● Directive
Each record is to be repeated exactly as it stands below.

● Structured page parsing data
□ □ □ □ □ □ □
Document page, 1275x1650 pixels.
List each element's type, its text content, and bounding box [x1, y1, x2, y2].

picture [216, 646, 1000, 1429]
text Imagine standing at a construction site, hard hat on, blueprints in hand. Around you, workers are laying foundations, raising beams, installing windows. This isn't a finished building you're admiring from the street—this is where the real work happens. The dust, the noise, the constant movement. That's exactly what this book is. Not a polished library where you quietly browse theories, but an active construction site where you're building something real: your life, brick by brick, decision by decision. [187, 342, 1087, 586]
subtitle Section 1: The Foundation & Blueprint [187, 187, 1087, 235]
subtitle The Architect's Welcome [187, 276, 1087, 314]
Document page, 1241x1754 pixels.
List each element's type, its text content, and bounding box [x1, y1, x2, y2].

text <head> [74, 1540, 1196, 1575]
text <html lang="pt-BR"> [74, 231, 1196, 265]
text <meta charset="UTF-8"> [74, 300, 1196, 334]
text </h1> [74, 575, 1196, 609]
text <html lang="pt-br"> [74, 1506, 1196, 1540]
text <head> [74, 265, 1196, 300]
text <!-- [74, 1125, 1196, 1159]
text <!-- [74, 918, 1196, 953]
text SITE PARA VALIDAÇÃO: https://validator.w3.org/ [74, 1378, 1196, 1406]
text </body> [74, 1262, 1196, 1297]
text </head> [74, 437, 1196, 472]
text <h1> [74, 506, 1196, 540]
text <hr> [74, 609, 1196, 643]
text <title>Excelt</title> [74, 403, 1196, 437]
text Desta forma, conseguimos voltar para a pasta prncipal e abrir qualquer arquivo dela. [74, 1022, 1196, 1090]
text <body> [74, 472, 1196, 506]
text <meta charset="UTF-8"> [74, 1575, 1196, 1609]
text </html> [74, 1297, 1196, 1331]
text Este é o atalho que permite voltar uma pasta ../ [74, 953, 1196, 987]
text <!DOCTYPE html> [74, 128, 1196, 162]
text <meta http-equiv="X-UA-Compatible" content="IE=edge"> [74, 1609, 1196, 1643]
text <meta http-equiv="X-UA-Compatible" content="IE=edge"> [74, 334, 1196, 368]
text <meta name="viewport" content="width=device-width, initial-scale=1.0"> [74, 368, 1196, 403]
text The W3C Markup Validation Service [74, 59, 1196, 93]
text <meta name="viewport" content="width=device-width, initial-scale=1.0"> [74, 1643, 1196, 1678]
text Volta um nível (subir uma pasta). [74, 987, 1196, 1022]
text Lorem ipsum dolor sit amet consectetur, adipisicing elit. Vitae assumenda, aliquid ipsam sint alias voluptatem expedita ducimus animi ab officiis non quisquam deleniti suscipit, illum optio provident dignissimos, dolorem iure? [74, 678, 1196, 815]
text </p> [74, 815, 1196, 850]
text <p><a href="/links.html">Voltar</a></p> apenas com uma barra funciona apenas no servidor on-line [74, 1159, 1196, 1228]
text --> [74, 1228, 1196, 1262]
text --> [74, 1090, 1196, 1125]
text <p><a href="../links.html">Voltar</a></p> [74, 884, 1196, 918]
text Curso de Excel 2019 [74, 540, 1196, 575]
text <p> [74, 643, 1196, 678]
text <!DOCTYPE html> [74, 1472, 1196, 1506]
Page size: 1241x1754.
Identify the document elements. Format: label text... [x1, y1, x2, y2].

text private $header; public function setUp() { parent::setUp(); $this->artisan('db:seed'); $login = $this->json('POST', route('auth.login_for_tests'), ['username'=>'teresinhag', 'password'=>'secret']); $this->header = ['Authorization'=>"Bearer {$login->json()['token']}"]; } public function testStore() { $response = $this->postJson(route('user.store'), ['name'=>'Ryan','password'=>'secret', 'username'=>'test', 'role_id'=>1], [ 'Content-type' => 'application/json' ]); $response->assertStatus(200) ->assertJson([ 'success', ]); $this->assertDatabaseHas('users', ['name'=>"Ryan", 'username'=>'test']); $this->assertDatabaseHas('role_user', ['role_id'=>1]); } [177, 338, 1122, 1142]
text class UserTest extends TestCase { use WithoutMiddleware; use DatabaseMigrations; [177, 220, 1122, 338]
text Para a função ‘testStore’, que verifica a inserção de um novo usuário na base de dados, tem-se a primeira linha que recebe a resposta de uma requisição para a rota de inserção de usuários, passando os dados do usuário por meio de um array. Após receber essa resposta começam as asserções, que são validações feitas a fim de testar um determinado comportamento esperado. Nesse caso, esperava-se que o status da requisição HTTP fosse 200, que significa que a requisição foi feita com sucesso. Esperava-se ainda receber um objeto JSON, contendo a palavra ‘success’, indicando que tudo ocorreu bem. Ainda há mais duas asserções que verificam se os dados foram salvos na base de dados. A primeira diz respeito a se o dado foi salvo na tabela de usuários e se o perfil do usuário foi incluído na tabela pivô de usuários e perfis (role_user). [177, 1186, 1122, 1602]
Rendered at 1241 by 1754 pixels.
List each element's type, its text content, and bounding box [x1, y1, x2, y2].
□ □ □ □ □ □ □
● Reply to the exercise
Document page, 1275x1650 pixels.
List each element's type, its text content, and bounding box [x1, y1, x2, y2].

picture [216, 646, 1000, 1429]
text Imagine standing at a construction site, hard hat on, blueprints in hand. Around you, workers are laying foundations, raising beams, installing windows. This isn't a finished building you're admiring from the street—this is where the real work happens. The dust, the noise, the constant movement. That's exactly what this book is. Not a polished library where you quietly browse theories, but an active construction site where you're building something real: your life, brick by brick, decision by decision. [187, 342, 1087, 586]
subtitle Section 1: The Foundation & Blueprint [187, 187, 1087, 235]
subtitle The Architect's Welcome [187, 276, 1087, 314]
Document page, 1241x1754 pixels.
List each element's type, its text content, and bounding box [x1, y1, x2, y2].

text <head> [74, 1540, 1196, 1575]
text <html lang="pt-BR"> [74, 231, 1196, 265]
text <meta charset="UTF-8"> [74, 300, 1196, 334]
text </h1> [74, 575, 1196, 609]
text <html lang="pt-br"> [74, 1506, 1196, 1540]
text <head> [74, 265, 1196, 300]
text <!-- [74, 1125, 1196, 1159]
text <!-- [74, 918, 1196, 953]
text SITE PARA VALIDAÇÃO: https://validator.w3.org/ [74, 1378, 1196, 1406]
text </body> [74, 1262, 1196, 1297]
text </head> [74, 437, 1196, 472]
text <h1> [74, 506, 1196, 540]
text <hr> [74, 609, 1196, 643]
text <title>Excelt</title> [74, 403, 1196, 437]
text Desta forma, conseguimos voltar para a pasta prncipal e abrir qualquer arquivo dela. [74, 1022, 1196, 1090]
text <body> [74, 472, 1196, 506]
text <meta charset="UTF-8"> [74, 1575, 1196, 1609]
text </html> [74, 1297, 1196, 1331]
text Este é o atalho que permite voltar uma pasta ../ [74, 953, 1196, 987]
text <!DOCTYPE html> [74, 128, 1196, 162]
text <meta http-equiv="X-UA-Compatible" content="IE=edge"> [74, 1609, 1196, 1643]
text <meta http-equiv="X-UA-Compatible" content="IE=edge"> [74, 334, 1196, 368]
text <meta name="viewport" content="width=device-width, initial-scale=1.0"> [74, 368, 1196, 403]
text The W3C Markup Validation Service [74, 59, 1196, 93]
text <meta name="viewport" content="width=device-width, initial-scale=1.0"> [74, 1643, 1196, 1678]
text Volta um nível (subir uma pasta). [74, 987, 1196, 1022]
text Lorem ipsum dolor sit amet consectetur, adipisicing elit. Vitae assumenda, aliquid ipsam sint alias voluptatem expedita ducimus animi ab officiis non quisquam deleniti suscipit, illum optio provident dignissimos, dolorem iure? [74, 678, 1196, 815]
text </p> [74, 815, 1196, 850]
text <p><a href="/links.html">Voltar</a></p> apenas com uma barra funciona apenas no servidor on-line [74, 1159, 1196, 1228]
text --> [74, 1228, 1196, 1262]
text --> [74, 1090, 1196, 1125]
text <p><a href="../links.html">Voltar</a></p> [74, 884, 1196, 918]
text Curso de Excel 2019 [74, 540, 1196, 575]
text <p> [74, 643, 1196, 678]
text <!DOCTYPE html> [74, 1472, 1196, 1506]
Page size: 1241x1754.
Identify the document elements. Format: label text... [x1, y1, x2, y2].

text private $header; public function setUp() { parent::setUp(); $this->artisan('db:seed'); $login = $this->json('POST', route('auth.login_for_tests'), ['username'=>'teresinhag', 'password'=>'secret']); $this->header = ['Authorization'=>"Bearer {$login->json()['token']}"]; } public function testStore() { $response = $this->postJson(route('user.store'), ['name'=>'Ryan','password'=>'secret', 'username'=>'test', 'role_id'=>1], [ 'Content-type' => 'application/json' ]); $response->assertStatus(200) ->assertJson([ 'success', ]); $this->assertDatabaseHas('users', ['name'=>"Ryan", 'username'=>'test']); $this->assertDatabaseHas('role_user', ['role_id'=>1]); } [177, 338, 1122, 1142]
text class UserTest extends TestCase { use WithoutMiddleware; use DatabaseMigrations; [177, 220, 1122, 338]
text Para a função ‘testStore’, que verifica a inserção de um novo usuário na base de dados, tem-se a primeira linha que recebe a resposta de uma requisição para a rota de inserção de usuários, passando os dados do usuário por meio de um array. Após receber essa resposta começam as asserções, que são validações feitas a fim de testar um determinado comportamento esperado. Nesse caso, esperava-se que o status da requisição HTTP fosse 200, que significa que a requisição foi feita com sucesso. Esperava-se ainda receber um objeto JSON, contendo a palavra ‘success’, indicando que tudo ocorreu bem. Ainda há mais duas asserções que verificam se os dados foram salvos na base de dados. A primeira diz respeito a se o dado foi salvo na tabela de usuários e se o perfil do usuário foi incluído na tabela pivô de usuários e perfis (role_user). [177, 1186, 1122, 1602]
Rendered at 1241 by 1754 pixels.
List each element's type, its text content, and bounding box [x1, y1, x2, y2].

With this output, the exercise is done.